Un giovane don Pipe ai Giochi
Partecipare a tre Olimpiadi non è da tutti. Don Luis Felipe Areta, detto “don Pipe”, ci riuscì negli anni ’60. All’epoca era lo spagnolo più forte nel salto in lungo e nel salto triplo, oggi ha 74 anni, vive a Pamplona «e no, non salto più», tiene a precisare. Appena maggiorenne, invece, si ritrovò catapultato ai giochi Olimpici di Roma. Era il 1960, e da pochi mesi era numerario dell’Opus Dei, dove fece ingresso «tre giorni dopo aver realizzato il record spagnolo nel triplo». In Italia si allenò assieme a Giuseppe Gentile, che proprio a Roma, e sempre nel lungo, migliorò due volte il record del mondo ma in finale fu “solo” bronzo. «Un grande amico, ci sentiamo ancora oggi - racconta don Luis Felipe -. Io ero un po’ timido, circondato da campioni. Nel campo di allenamento mi trovavo assieme agli atleti americani e sovietici, era un’emozione». Per i risultati, occorse aspettare Tokyo ’64. C’era la pioggia, il giorno delle qualifiche, e Pipe si ritrovò subito a rischio eliminazione: «Finiti i miei tentativi, mi misi a sperare che nessun altro potesse superarmi. Sì, quasi pregavo - sorride il sacerdote -. L’ultimo fu un ghanese con un ottimo personale di 8 metri e 14. Però pioveva molto e non riuscì a fare meglio di me». Arrivò così alla finale, da fanalino di coda. Staccò un 7.30 che, in quelle condizioni, valse un sesto posto da far saltare, sì, ma stavolta di gioia.
Qualche mese prima il giovane atleta di San Sebastián aveva avuto uno di quegli incontri con Josemaria Escrivà de Balaguer, fondatore dell’Opus Dei, che sarebbe rimasto per sempre nella memoria: «Mi disse: “Ti stai allenando bene per le Olimpiadi, però preparati per il salto finale che farai... tra novant’anni. Ci saranno cose che ti riusciranno bene, altre meno, però preparati al salto”».
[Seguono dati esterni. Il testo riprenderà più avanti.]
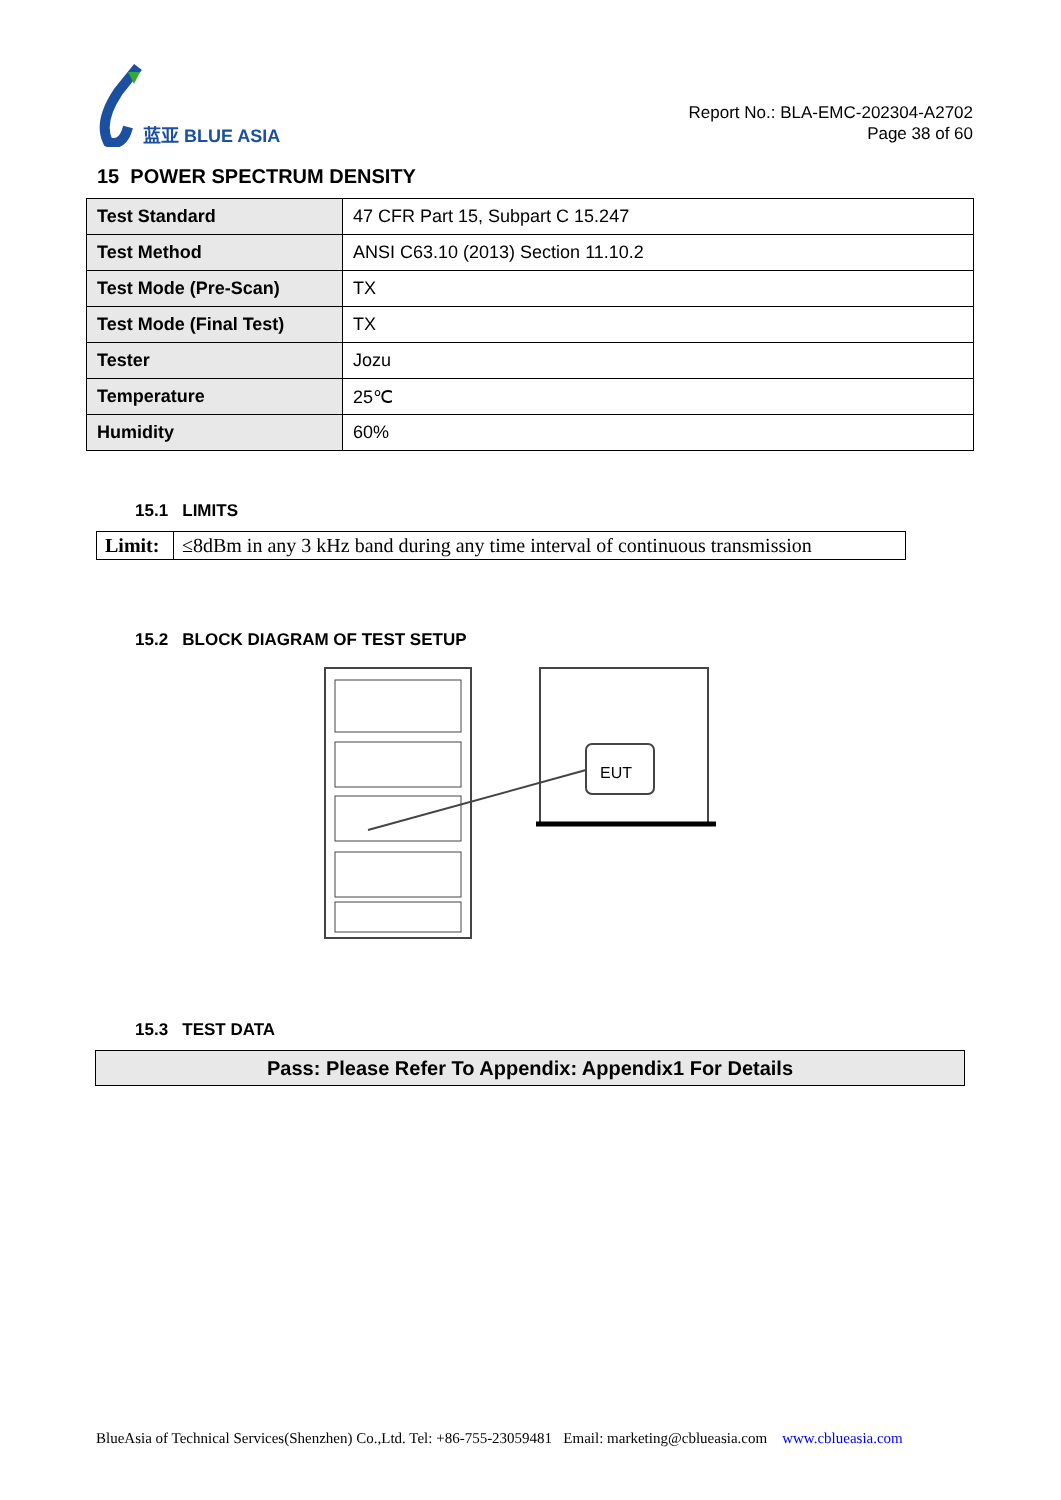蓝亚 BLUE ASIA
Report No.: BLA-EMC-202304-A2702
Page 38 of 60
15 POWER SPECTRUM DENSITY
| Test Standard | 47 CFR Part 15, Subpart C 15.247 |
| Test Method | ANSI C63.10 (2013) Section 11.10.2 |
| Test Mode (Pre-Scan) | TX |
| Test Mode (Final Test) | TX |
| Tester | Jozu |
| Temperature | 25℃ |
| Humidity | 60% |
15.1 LIMITS
| Limit: | ≤8dBm in any 3 kHz band during any time interval of continuous transmission |
15.2 BLOCK DIAGRAM OF TEST SETUP
EUT
15.3 TEST DATA
| Pass: Please Refer To Appendix: Appendix1 For Details |
BlueAsia of Technical Services(Shenzhen) Co.,Ltd. Tel: +86-755-23059481 Email: marketing@cblueasia.com www.cblueasia.com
In un’altra occasione Escrivá venne chiamato di corsa da amici della “Obra” a guardare la tv: trasmettevano un meeting di atletica da Milano, e “Pipe” stava per correre i 100 metri: «Partecipavo senza troppe pretese, non era la mia specialità - spiega -. Avevo appena vinto la prova del salto in lungo. Lì invece sapevo di non avere chance e infatti, dopo essere stato in testa i primi 50 metri, venni superato. Tornato a Madrid, Escrivá mi raccontò del suo dispiacere per me, per quello che avevo potuto provare vedendomi sorpassato dagli altri. Era attento anche a questi particolari».
Dal punto di vista sportivo, la delusione maggiore arrivò alle Olimpiadi di Città del Messico nel ’68: finale del salto triplo raggiunta, nonostante le qualifiche durissime, ma non disputata «perché durante il riscaldamento sentii male alla caviglia destra. Vidi gli altri saltare, tutto qui». Tornarono alla mente le parole sempre del fondatore della Obra: «Quando sei teso prima di una gara, perché sai che stai per giocarti tutto, pensa che Dio ti sta sorridendo. Questo non ti deconcentra - gli disse Escrivá -. Se salirai sul podio, glielo offrirai. Se andrà male, pensa che la medaglia te la stia dando direttamente Lui». Il sorriso di Dio non può che essere contagioso; prova ne è che il giovane spagnolo, poi laureato in filosofia e giornalismo e ordinato sacerdote nel 1980, non ha perso il buonumore: «Gli allenamenti non mi hanno tolto nulla, ho avuto pure il tempo per incidere un disco con quattro canzoni, scritte da me. Ma quello che è fondamentale è tener a Dios, portare Gesù Cristo con noi e vivere con questa speranza. Credo che l’allegria dello spirito sportivo sia molto d’aiuto, soprattutto con riferimento a quel “salto finale”. Confidando in una rincorsa molto lunga, magari. E in un atterraggio, perché no, infinitamente soffice».